In this case Tweet_Contains renders out as 'fake, collusion'.
So this doesn't work:
select * from trump_tweets where tweet_text ilike [Tweet_Contains]
And this doesn't work:
select * from trump_tweets where [tweet_text=Tweet_Contains]
After banging my head against the wall for a while trying to adapt a (very insightful) regex replace solution using ilike and failing, I dug a little deeper into how custom filters render. That's when it really hit me how hard the 'fake, collusion' is to work with when you want to find all the tweets that contain either or both of those words, but regex felt like right path. So, I reformatted the custom field like this:
'(' || REGEXP_REPLACE ( lower('[Tweet_Contains]'), ', ' , ')|(' ) || ')'
Now I had a way to make the custom field values look like this: (fake)|(collusion). Yay! A regular expression. You can see it at work with a regex tester.
Then it became a case of laying in a regexp_substr and the field being filtered.

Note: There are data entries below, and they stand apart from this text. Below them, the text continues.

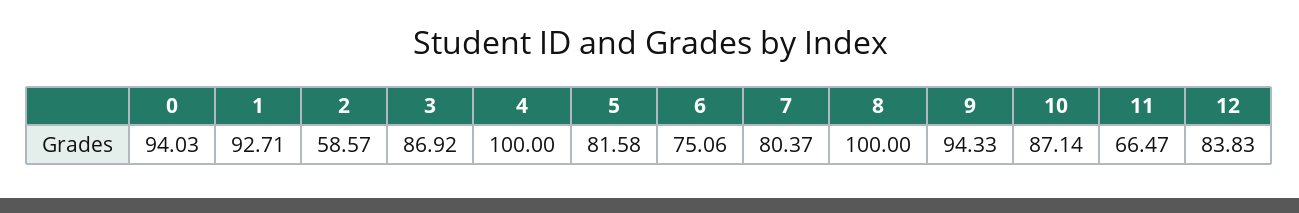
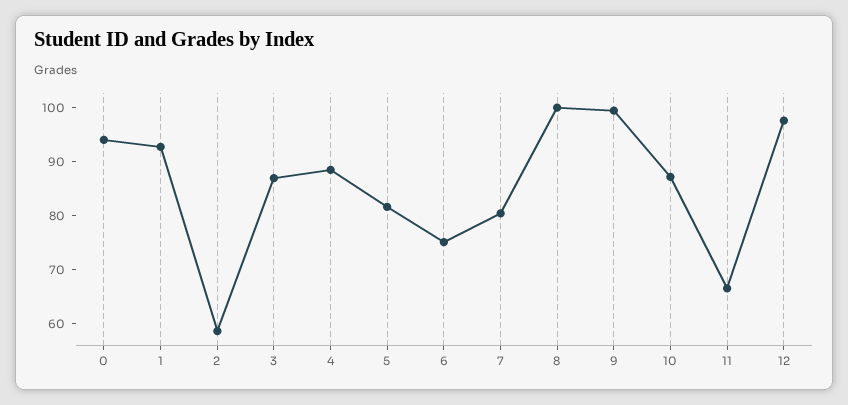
  {
    "0": 94.03,
    "1": 92.71,
    "2": 58.57,
    "3": 86.92,
-   "4": 100,
+   "4": 88,
    "5": 81.58,
    "6": 75.06,
    "7": 80.37,
    "8": 100,
-   "9": 94.33,
+   "9": 100,
    "10": 87.14,
    "11": 66.47,
-   "12": 83.83
+   "12": 98
  }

select * from trump_tweets where REGEXP_SUBSTR(lower(tweet_text), '(' || REGEXP_REPLACE ( lower('[Tweet_Contains]'), ', ' , ')|(' ) || ')' ) != ''
If you want to handle for null value in the custom filter so that your results don't come up blank when it isn't in use, you can do a little case statement:
select * from trump_tweets where case when lower('cromulent') in (lower('[Tweet_Contains|cromulent]')) then (tweet_text is null or tweet_text is not null) else REGEXP_SUBSTR(lower(tweet_text), '(' || REGEXP_REPLACE ( lower('[Tweet_Contains]'), ', ' , ')|(' ) || ')' ) != '' end
With this in place, I was able to get all of my comments listed out when the custom filter was blank and only get the comments containing the selected keywords when any words where entered. I also slapped the lower() on there to avoid any case issues. For my purposes, this was also nice because it would get other words based on parts of words like 'customer' would also find 'customers'. I also needed a default value in the customer filter that will not be entered as a search term. For fun, I used 'cromulent' in this example because it is not a word but really sounds like one.
Hope this is helpful for anyone looking for a way get "contains" functionality out of custom filters.